Mike Malaska's One Hand Drill (Video)

This year I'm going to create a different method to help you improve your game. It's not unusual for me to get questions from players who struggle with mechanics, even the simple ones I teach in my books. And I understand that. Sometimes approaching this game from a mechanical perspective causes you to focus on things that don't really help.

So I've spent several months trying to figure out the best way to sidestep that focus on mechanics... and I think I've found it. This month we'll lay down some basics to get everybody on the same page.

Yesterday the late John Jacobs gave us a basic concept to build on:

"The measurement of whether you have a good golf swing is what the ball does."

That's a great concept but we need a practical way to work that out -- to dig it out of the dirt, if you prefer that phrase. So let's start by watching this Malaska video on the one hand drill.


You may remember a few months back in September 2020 I posted a video on how your dominant hand squares the clubface. But your dominant hand, which for most of you is your trailing hand, can do more than just square the clubface.

Your dominant hand can aim your clubface in any direction you desire. What you need to learn is the feel of aiming your clubface.

If you check that dominant hand video I linked to earlier, you'll definitely see a similarity between it and this Malaska video. But the dominant hand drill is more technical and we want to strip it down even further.

Hence, I'm posting the Malaska drill.

This one hand drill is a good starting place to learn clubface control.

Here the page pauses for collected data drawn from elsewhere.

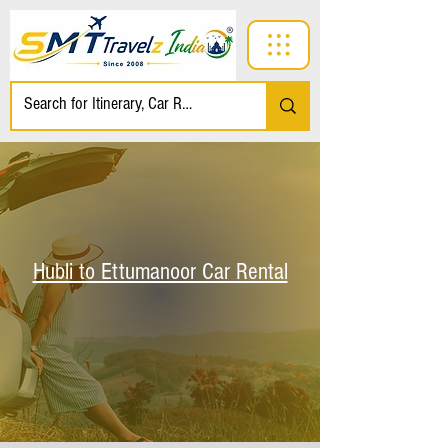
Hubli to Ettumanoor Car Rental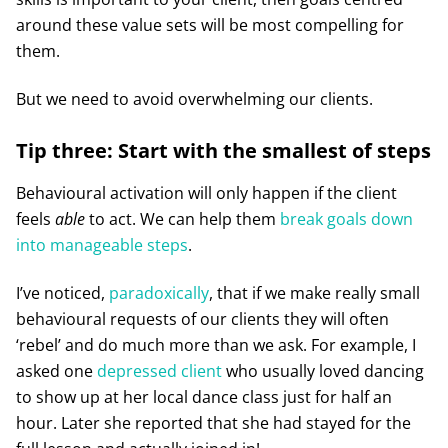
around these value sets will be most compelling for
them.
But we need to avoid overwhelming our clients.
Tip three: Start with the smallest of steps
Behavioural activation will only happen if the client
feels
able
to act. We can help them
break goals down
into manageable steps
.
I’ve noticed,
paradoxically
, that if we make really small
behavioural requests of our clients they will often
‘rebel’ and do much more than we ask. For example, I
asked one
depressed client
who usually loved dancing
to show up at her local dance class just for half an
hour. Later she reported that she had stayed for the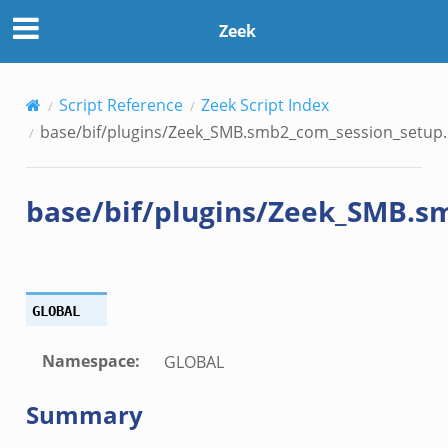
session_setup.bif.zeek
Zeek
_info.bif.zeek
Script Reference
Zeek Script Index
e_connect.bif.zeek
base/bif/plugins/Zeek_SMB.smb2_com_session_setup.b
e_disconnect.bif.zeek
te.bif.zeek
base/bif/plugins/Zeek_SMB.s
ansform_header.bif.zeek
if.zeek
k
k
GLOBAL
ek
Namespace
:
GLOBAL
eek
Summary
.zeek
eek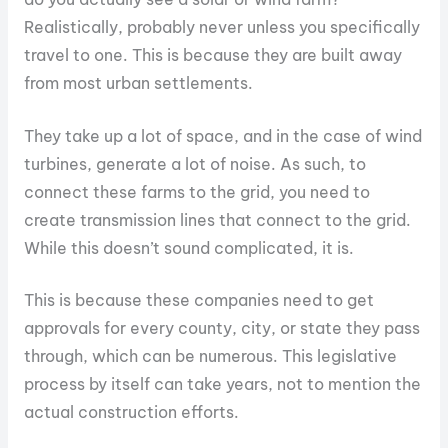
Realistically, probably never unless you specifically
travel to one. This is because they are built away
from most urban settlements.
They take up a lot of space, and in the case of wind
turbines, generate a lot of noise. As such, to
connect these farms to the grid, you need to
create transmission lines that connect to the grid.
While this doesn’t sound complicated, it is.
This is because these companies need to get
approvals for every county, city, or state they pass
through, which can be numerous. This legislative
process by itself can take years, not to mention the
actual construction efforts.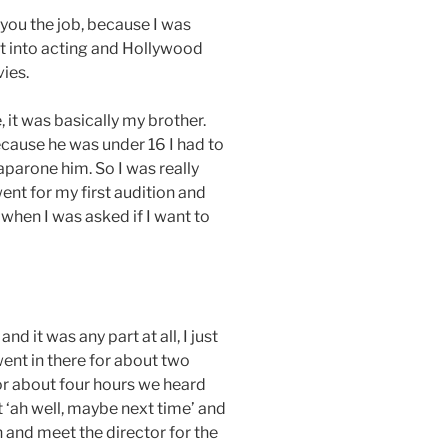
 you the job, because I was
et into acting and Hollywood
ies.
, it was basically my brother.
ecause he was under 16 I had to
arone him. So I was really
went for my first audition and
 when I was asked if I want to
d it was any part at all, I just
went in there for about two
r about four hours we heard
 ‘ah well, maybe next time’ and
n and meet the director for the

  • It's a very short swing, with the shaft swinging from parallel with the ground on the backswing to parallel (or slightly higher) on the followthrough.
  • It's not a power swing. You're not forcing motion here, just letting the swing happen with a tiny bit of extra effort. That makes it easier to feel the position of the clubface in relation to the position of your trail hand.
  • And finding the proper position of your trail hand -- the hand that, for most of you, is the one that controls the clubface -- finding the position that allows you to consistently aim the clubface where you desire is perhaps the most basic skill you need for this new approach to the game that we're going to take.

The key things you need to remember with this drill is that you:

  1. position the ball under your trail shoulder (or, if you use your lead hand to aim the clubface, under your lead shoulder) and
  2. swing gently.

You aren't trying to smash the ball a long way, only to make solid contact and chip the ball in the direction you want it to go.

What are we looking for when we do this drill?

Pay attention to how you've placed your trail hand on the club when you get the results you want because that will become the new basis for your normal grip.

THAT is what we're after at this point. Use this drill in your backyard frequently, because this is a simple practice routine that will ingrain the feel of aiming the clubface.

And the beauty of this is that we aren't really thinking about mechanics at all. We just want to make the ball go where we want it to go!

Drop any questions you have in the comments. Let me know if you run into any problems with this part of our quest for face control. This is our first step and, if it takes a month to get it worked out, that's a month well spent.

And remember: I don't care whether you have an over-the-top swing or any other swing fault at this point. I just want you to learn how to aim the clubface.